Records supplied

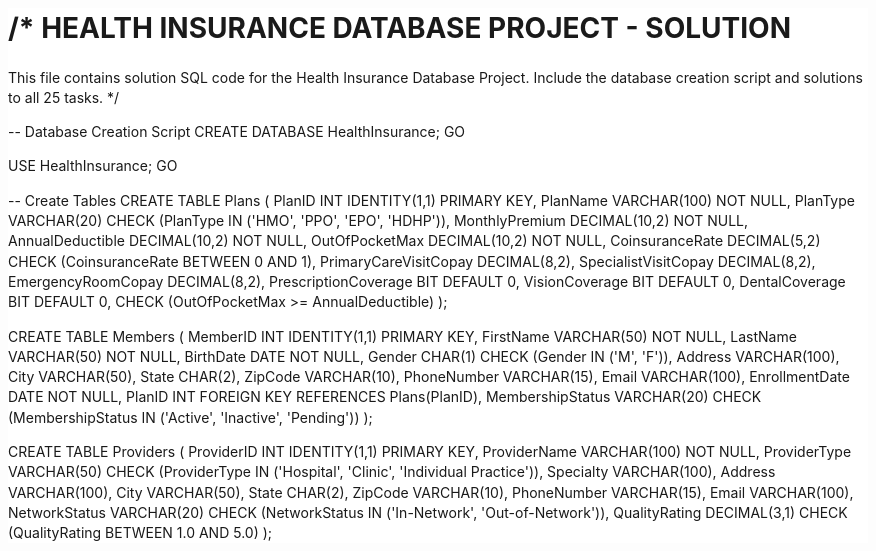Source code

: /*
  HEALTH INSURANCE DATABASE PROJECT - SOLUTION
  ============================================
  
  This file contains solution SQL code for the Health Insurance Database Project.
  Include the database creation script and solutions to all 25 tasks.
*/

-- Database Creation Script
CREATE DATABASE HealthInsurance;
GO

USE HealthInsurance;
GO

-- Create Tables
CREATE TABLE Plans (
    PlanID INT IDENTITY(1,1) PRIMARY KEY,
    PlanName VARCHAR(100) NOT NULL,
    PlanType VARCHAR(20) CHECK (PlanType IN ('HMO', 'PPO', 'EPO', 'HDHP')),
    MonthlyPremium DECIMAL(10,2) NOT NULL,
    AnnualDeductible DECIMAL(10,2) NOT NULL,
    OutOfPocketMax DECIMAL(10,2) NOT NULL,
    CoinsuranceRate DECIMAL(5,2) CHECK (CoinsuranceRate BETWEEN 0 AND 1),
    PrimaryCareVisitCopay DECIMAL(8,2),
    SpecialistVisitCopay DECIMAL(8,2),
    EmergencyRoomCopay DECIMAL(8,2),
    PrescriptionCoverage BIT DEFAULT 0,
    VisionCoverage BIT DEFAULT 0,
    DentalCoverage BIT DEFAULT 0,
    CHECK (OutOfPocketMax >= AnnualDeductible)
);

CREATE TABLE Members (
    MemberID INT IDENTITY(1,1) PRIMARY KEY,
    FirstName VARCHAR(50) NOT NULL,
    LastName VARCHAR(50) NOT NULL,
    BirthDate DATE NOT NULL,
    Gender CHAR(1) CHECK (Gender IN ('M', 'F')),
    Address VARCHAR(100),
    City VARCHAR(50),
    State CHAR(2),
    ZipCode VARCHAR(10),
    PhoneNumber VARCHAR(15),
    Email VARCHAR(100),
    EnrollmentDate DATE NOT NULL,
    PlanID INT FOREIGN KEY REFERENCES Plans(PlanID),
    MembershipStatus VARCHAR(20) CHECK (MembershipStatus IN ('Active', 'Inactive', 'Pending'))
);

CREATE TABLE Providers (
    ProviderID INT IDENTITY(1,1) PRIMARY KEY,
    ProviderName VARCHAR(100) NOT NULL,
    ProviderType VARCHAR(50) CHECK (ProviderType IN ('Hospital', 'Clinic', 'Individual Practice')),
    Specialty VARCHAR(100),
    Address VARCHAR(100),
    City VARCHAR(50),
    State CHAR(2),
    ZipCode VARCHAR(10),
    PhoneNumber VARCHAR(15),
    Email VARCHAR(100),
    NetworkStatus VARCHAR(20) CHECK (NetworkStatus IN ('In-Network', 'Out-of-Network')),
    QualityRating DECIMAL(3,1) CHECK (QualityRating BETWEEN 1.0 AND 5.0)
);

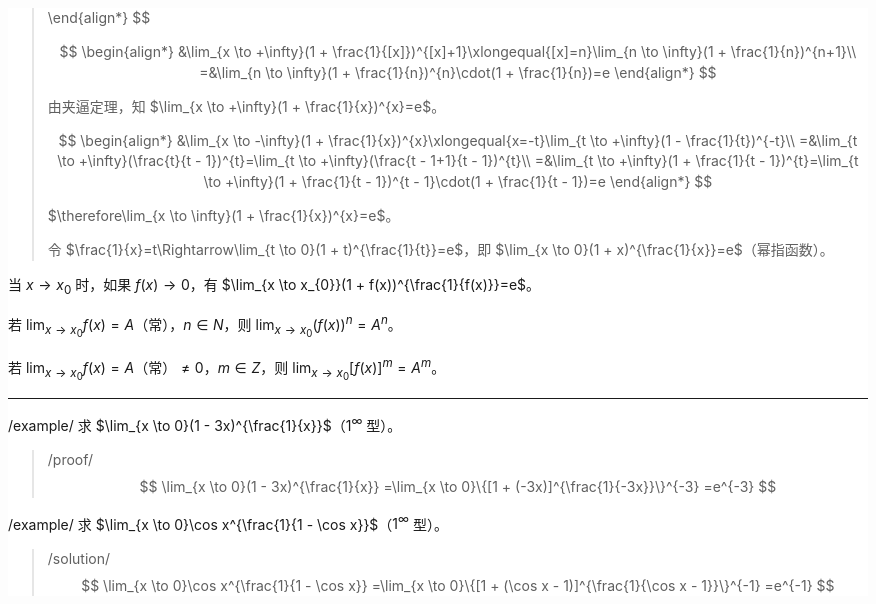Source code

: > \end{align*}
> $$
>
> $$
> \begin{align*}
> &\lim_{x \to +\infty}(1 + \frac{1}{[x]})^{[x]+1}\xlongequal{[x]=n}\lim_{n \to \infty}(1 + \frac{1}{n})^{n+1}\\
> =&\lim_{n \to \infty}(1 + \frac{1}{n})^{n}\cdot(1 + \frac{1}{n})=e
> \end{align*}
> $$
>
> 由夹逼定理，知 $\lim_{x \to +\infty}(1 + \frac{1}{x})^{x}=e$。
>
> $$
> \begin{align*}
> &\lim_{x \to -\infty}(1 + \frac{1}{x})^{x}\xlongequal{x=-t}\lim_{t \to +\infty}(1 - \frac{1}{t})^{-t}\\
> =&\lim_{t \to +\infty}(\frac{t}{t - 1})^{t}=\lim_{t \to +\infty}(\frac{t - 1+1}{t - 1})^{t}\\
> =&\lim_{t \to +\infty}(1 + \frac{1}{t - 1})^{t}=\lim_{t \to +\infty}(1 + \frac{1}{t - 1})^{t - 1}\cdot(1 + \frac{1}{t - 1})=e
> \end{align*}
> $$
>
> $\therefore\lim_{x \to \infty}(1 + \frac{1}{x})^{x}=e$。
>
> 令 $\frac{1}{x}=t\Rightarrow\lim_{t \to 0}(1 + t)^{\frac{1}{t}}=e$，即 $\lim_{x \to 0}(1 + x)^{\frac{1}{x}}=e$（幂指函数）。

当 $x\to x_{0}$ 时，如果 $f(x)\to0$，有 $\lim_{x \to x_{0}}(1 + f(x))^{\frac{1}{f(x)}}=e$。

若 $\lim_{x \to x_{0}}f(x)=A$（常），$n\in N$，则 $\lim_{x \to x_{0}}(f(x))^{n}=A^{n}$。

若 $\lim_{x \to x_{0}}f(x)=A$（常）$\neq0$，$m\in Z$，则 $\lim_{x \to x_{0}}[f(x)]^{m}=A^{m}$。

***

/example/ 求 $\lim_{x \to 0}(1 - 3x)^{\frac{1}{x}}$（$1^{\infty}$ 型）。

> /proof/
> $$
> \lim_{x \to 0}(1 - 3x)^{\frac{1}{x}}
> =\lim_{x \to 0}\{[1 + (-3x)]^{\frac{1}{-3x}}\}^{-3}
> =e^{-3}
> $$

/example/    求 $\lim_{x \to 0}\cos x^{\frac{1}{1 - \cos x}}$（$1^{\infty}$ 型）。

> /solution/
> $$
> \lim_{x \to 0}\cos x^{\frac{1}{1 - \cos x}}
> =\lim_{x \to 0}\{[1 + (\cos x - 1)]^{\frac{1}{\cos x - 1}}\}^{-1}
> =e^{-1}
> $$


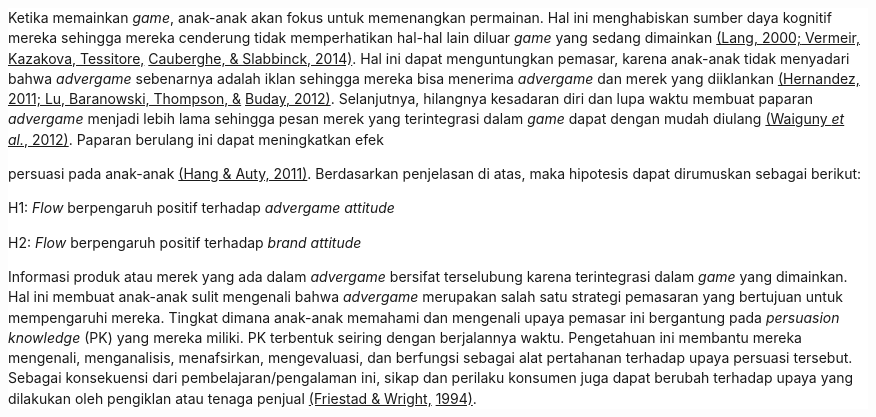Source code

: <p><span class="font11">Ketika memainkan </span><span class="font11" style="font-style:italic;">game</span><span class="font11">, anak-anak akan fokus untuk memenangkan permainan. Hal ini menghabiskan sumber daya kognitif mereka sehingga mereka cenderung tidak memperhatikan hal-hal lain diluar </span><span class="font11" style="font-style:italic;">game</span><span class="font11"> yang sedang dimainkan </span><a href="#bookmark51"><span class="font11">(Lang, 2000;</span></a><a href="#bookmark52"><span class="font11"> Vermeir, Kazakova, Tessitore,</span></a><span class="font11"> </span><a href="#bookmark52"><span class="font11">Cauberghe, &amp;&nbsp;Slabbinck, 2014)</span></a><span class="font11">. Hal ini dapat menguntungkan pemasar, karena anak-anak tidak menyadari bahwa </span><span class="font11" style="font-style:italic;">advergame</span><span class="font11"> sebenarnya adalah iklan sehingga mereka bisa menerima </span><span class="font11" style="font-style:italic;">advergame</span><span class="font11"> dan merek yang diiklankan </span><a href="#bookmark53"><span class="font11">(Hernandez, 2011;</span></a><a href="#bookmark54"><span class="font11"> Lu, Baranowski, Thompson, &amp;</span></a><span class="font11">&nbsp;</span><a href="#bookmark54"><span class="font11">Buday, 2012)</span></a><span class="font11">. Selanjutnya, hilangnya kesadaran diri dan lupa waktu membuat paparan </span><span class="font11" style="font-style:italic;">advergame</span><span class="font11"> menjadi lebih lama sehingga pesan merek yang terintegrasi dalam </span><span class="font11" style="font-style:italic;">game</span><span class="font11"> dapat dengan mudah diulang </span><a href="#bookmark22"><span class="font11">(Waiguny </span><span class="font11" style="font-style:italic;">et al.</span><span class="font11">, 2012)</span></a><span class="font11">. Paparan berulang ini dapat meningkatkan efek</span></p>
<p><span class="font11">persuasi pada anak-anak </span><a href="#bookmark55"><span class="font11">(Hang &amp;&nbsp;Auty, 2011)</span></a><span class="font11">. Berdasarkan penjelasan di atas, maka hipotesis dapat dirumuskan sebagai berikut:</span></p>
<p><span class="font11">H</span><span class="font7">1</span><span class="font11">: </span><span class="font11" style="font-style:italic;">Flow</span><span class="font11"> berpengaruh positif terhadap </span><span class="font11" style="font-style:italic;">advergame attitude</span></p>
<p><span class="font11">H</span><span class="font7">2</span><span class="font11">: </span><span class="font11" style="font-style:italic;">Flow</span><span class="font11"> berpengaruh positif terhadap </span><span class="font11" style="font-style:italic;">brand attitude</span></p>
<p><span class="font11">Informasi produk atau merek yang ada dalam </span><span class="font11" style="font-style:italic;">advergame</span><span class="font11"> bersifat terselubung karena terintegrasi dalam </span><span class="font11" style="font-style:italic;">game</span><span class="font11"> yang dimainkan. Hal ini membuat anak-anak sulit mengenali bahwa </span><span class="font11" style="font-style:italic;">advergame</span><span class="font11"> merupakan salah satu strategi pemasaran yang bertujuan untuk mempengaruhi mereka. Tingkat dimana anak-anak memahami dan mengenali upaya pemasar ini bergantung pada </span><span class="font11" style="font-style:italic;">persuasion knowledge</span><span class="font11"> (PK) yang mereka miliki. PK terbentuk seiring dengan berjalannya waktu. Pengetahuan ini membantu mereka mengenali, menganalisis, menafsirkan, mengevaluasi, dan berfungsi sebagai alat pertahanan terhadap upaya persuasi tersebut. Sebagai konsekuensi dari pembelajaran/pengalaman ini, sikap dan perilaku konsumen juga dapat berubah terhadap upaya yang dilakukan oleh pengiklan atau tenaga penjual </span><a href="#bookmark34"><span class="font11">(Friestad &amp;&nbsp;Wright,</span></a><span class="font11"> </span><a href="#bookmark34"><span class="font11">1994)</span></a><span class="font11">.</span></p>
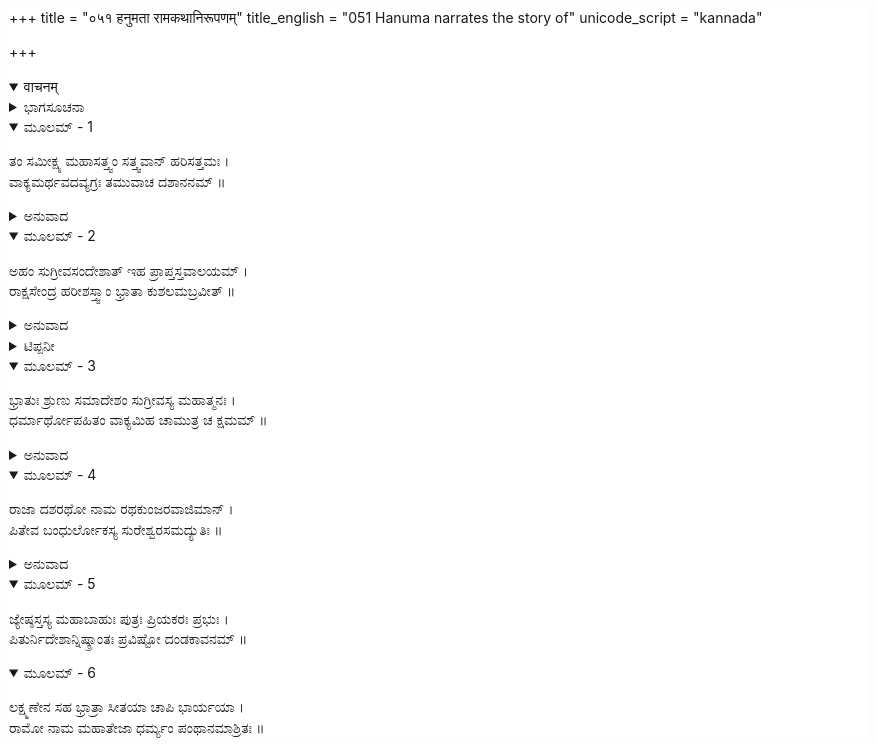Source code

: +++
title = "०५१ हनुमता रामकथानिरूपणम्"
title_english = "051 Hanuma narrates the story of"
unicode_script = "kannada"

+++
<details open><summary>वाचनम्</summary>

<div class="audioEmbed"  caption="श्रीराम-हरिसीताराममूर्ति-घनपाठिभ्यां वचनम्" src="https://archive.org/download/Ramayana-recitation-Sriram-harisItArAmamUrti-Ghanapaati-v2/Kanda_5/Kanda_5_SK-051-Hanuma_narrates_the_story_of.mp3"></div>
</details>



<details><summary>ಭಾಗಸೂಚನಾ</summary></details>

<details open><summary>ಮೂಲಮ್ - 1</summary>

ತಂ ಸಮೀಕ್ಷ್ಯ ಮಹಾಸತ್ತ್ವಂ ಸತ್ತ್ವವಾನ್ ಹರಿಸತ್ತಮಃ ।  
ವಾಕ್ಯಮರ್ಥವದವ್ಯಗ್ರಃ ತಮುವಾಚ ದಶಾನನಮ್ ॥
</details>

<details><summary>ಅನುವಾದ</summary></details>

<details open><summary>ಮೂಲಮ್ - 2</summary>

ಅಹಂ ಸುಗ್ರೀವಸಂದೇಶಾತ್ ಇಹ ಪ್ರಾಪ್ತಸ್ತವಾಲಯಮ್ ।  
ರಾಕ್ಷಸೇಂದ್ರ ಹರೀಶಸ್ತ್ವಾಂ ಭ್ರಾತಾ ಕುಶಲಮಬ್ರವೀತ್ ॥
</details>

<details><summary>ಅನುವಾದ</summary></details>

<details><summary>ಟಿಪ್ಪನೀ</summary></details>

<details open><summary>ಮೂಲಮ್ - 3</summary>

ಭ್ರಾತುಃ ಶ್ರುಣು ಸಮಾದೇಶಂ ಸುಗ್ರೀವಸ್ಯ ಮಹಾತ್ಮನಃ ।  
ಧರ್ಮಾರ್ಥೋಪಹಿತಂ ವಾಕ್ಯಮಿಹ ಚಾಮುತ್ರ ಚ ಕ್ಷಮಮ್ ॥
</details>

<details><summary>ಅನುವಾದ</summary></details>

<details open><summary>ಮೂಲಮ್ - 4</summary>

ರಾಜಾ ದಶರಥೋ ನಾಮ ರಥಕುಂಜರವಾಜಿಮಾನ್ ।  
ಪಿತೇವ ಬಂಧುರ್ಲೋಕಸ್ಯ ಸುರೇಶ್ವರಸಮದ್ಯುತಿಃ ॥
</details>

<details><summary>ಅನುವಾದ</summary></details>

<details open><summary>ಮೂಲಮ್ - 5</summary>

ಜ್ಯೇಷ್ಠಸ್ತಸ್ಯ ಮಹಾಬಾಹುಃ ಪುತ್ರಃ ಪ್ರಿಯಕರಃ ಪ್ರಭುಃ ।  
ಪಿತುರ್ನಿದೇಶಾನ್ನಿಷ್ಕ್ರಾಂತಃ ಪ್ರವಿಷ್ಟೋ ದಂಡಕಾವನಮ್ ॥
</details>

<details open><summary>ಮೂಲಮ್ - 6</summary>

ಲಕ್ಷ್ಮಣೇನ ಸಹ ಭ್ರಾತ್ರಾ ಸೀತಯಾ ಚಾಪಿ ಭಾರ್ಯಯಾ ।  
ರಾಮೋ ನಾಮ ಮಹಾತೇಜಾ ಧರ್ಮ್ಯಂ ಪಂಥಾನಮಾಶ್ರಿತಃ ॥
</details>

About this task
Reproduce the lines of the records from the line containing "ಭ್ರಾತುಃ ಶ್ರುಣು ಸಮಾದೇಶಂ" through the end of the records, both ends included.

Exercise answer
ಭ್ರಾತುಃ ಶ್ರುಣು ಸಮಾದೇಶಂ ಸುಗ್ರೀವಸ್ಯ ಮಹಾತ್ಮನಃ ।  
ಧರ್ಮಾರ್ಥೋಪಹಿತಂ ವಾಕ್ಯಮಿಹ ಚಾಮುತ್ರ ಚ ಕ್ಷಮಮ್ ॥
</details>

<details><summary>ಅನುವಾದ</summary></details>

<details open><summary>ಮೂಲಮ್ - 4</summary>

ರಾಜಾ ದಶರಥೋ ನಾಮ ರಥಕುಂಜರವಾಜಿಮಾನ್ ।  
ಪಿತೇವ ಬಂಧುರ್ಲೋಕಸ್ಯ ಸುರೇಶ್ವರಸಮದ್ಯುತಿಃ ॥
</details>

<details><summary>ಅನುವಾದ</summary></details>

<details open><summary>ಮೂಲಮ್ - 5</summary>

ಜ್ಯೇಷ್ಠಸ್ತಸ್ಯ ಮಹಾಬಾಹುಃ ಪುತ್ರಃ ಪ್ರಿಯಕರಃ ಪ್ರಭುಃ ।  
ಪಿತುರ್ನಿದೇಶಾನ್ನಿಷ್ಕ್ರಾಂತಃ ಪ್ರವಿಷ್ಟೋ ದಂಡಕಾವನಮ್ ॥
</details>

<details open><summary>ಮೂಲಮ್ - 6</summary>

ಲಕ್ಷ್ಮಣೇನ ಸಹ ಭ್ರಾತ್ರಾ ಸೀತಯಾ ಚಾಪಿ ಭಾರ್ಯಯಾ ।  
ರಾಮೋ ನಾಮ ಮಹಾತೇಜಾ ಧರ್ಮ್ಯಂ ಪಂಥಾನಮಾಶ್ರಿತಃ ॥
</details>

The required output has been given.